Conversion date | Tables | |
---|---|---|
2016-10-12 | local_group_wiktionary_T_parsoid_html.data | SSTables/read, SSTable count (large spikes are the result of repair testing) |
2016-10-13 | local_group_wikimedia_T_parsoid_html.data | SSTables/read, SSTable count |
2016-10-19 | local_group_wikipedia_T_parsoid_html.data | SSTables/read. SSTable count |
2016-10-27 | local_group_*_T_mobileapps_{lead,remaining}.data | |
2016-11-07 | local_group_*_T_title__revisions.{data,idx_by_rev_ever} | |
Tombstone GC
One of the primary hopes for TWCS, was that when combined with repair, out-of-order writes could be confined to the STCS-compacted current window.

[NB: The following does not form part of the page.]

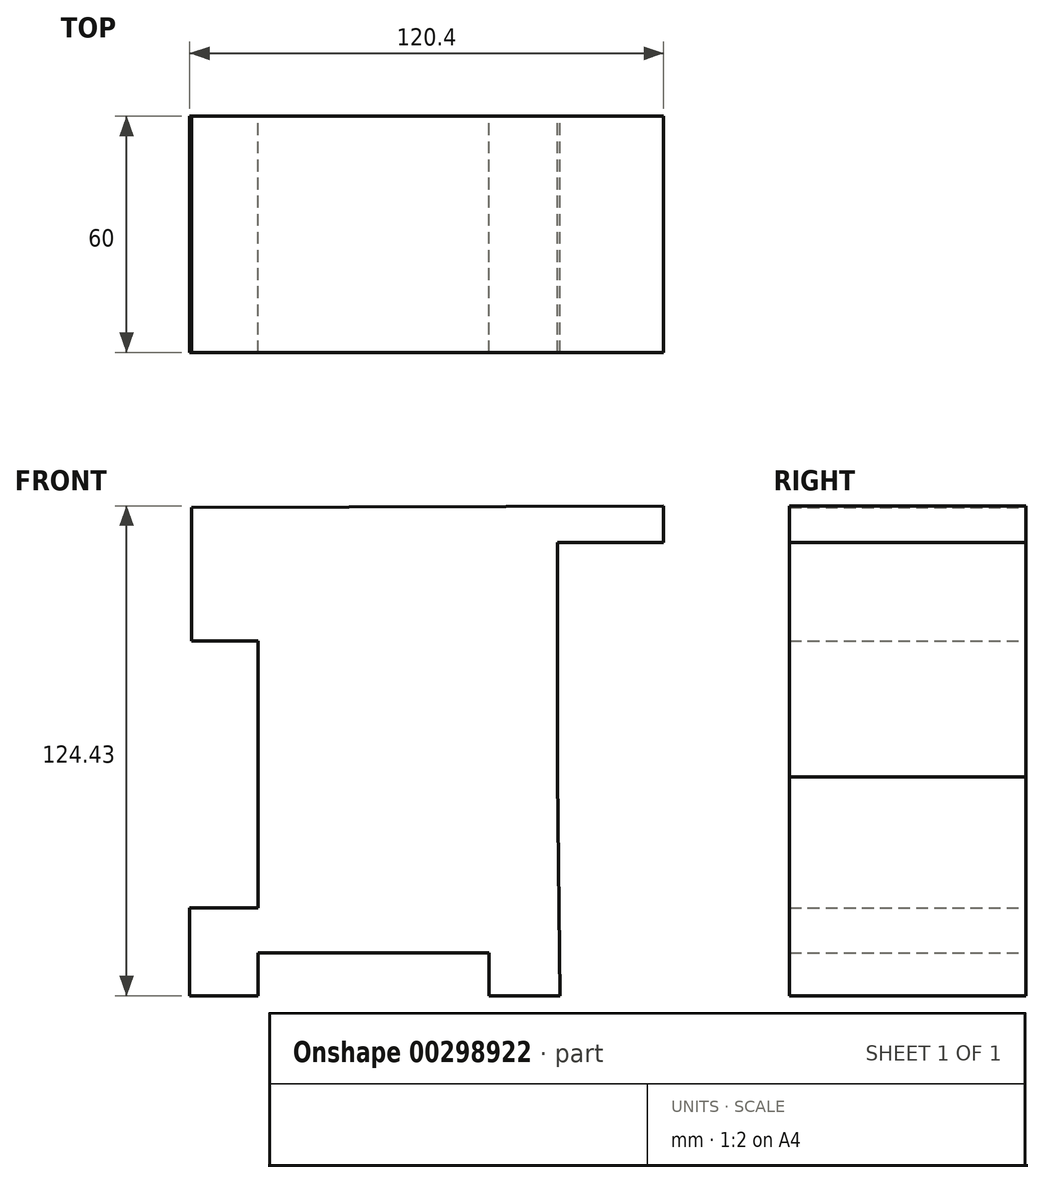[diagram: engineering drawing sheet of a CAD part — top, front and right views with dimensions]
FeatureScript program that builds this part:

For repairs completed within the compaction_window_size, overlap could be largely eliminated before the outgoing window's major compaction, and droppable tombstones thus kept to a minimum. That may continue to be an option for some subset of tables, but testing conducted as part of T113805 would suggest it is unlikely that we have the overhead to complete frequent repairs of more than a subset of our data.
However, starting in the comments here, are the results of user-defined compaction tests that collapse the N oldest windows, resulting in significant collection of tombstones. User-defined compactions of this kind would be straightforward to script, are not impactful, and have the added benefit of bounding the number of SSTables (and as a result, the SSTables/read).
Update: 2016-11-29
A proof-of-concept script has been put in place, running out of my (@Eevans) crontab, that performs the user-defined compactions described above (as a limited trial). We should revisit this in a month or so, and if it continues to produce favorable results (and no better alternative presents itself in the meantime) then we can properly operationalize this.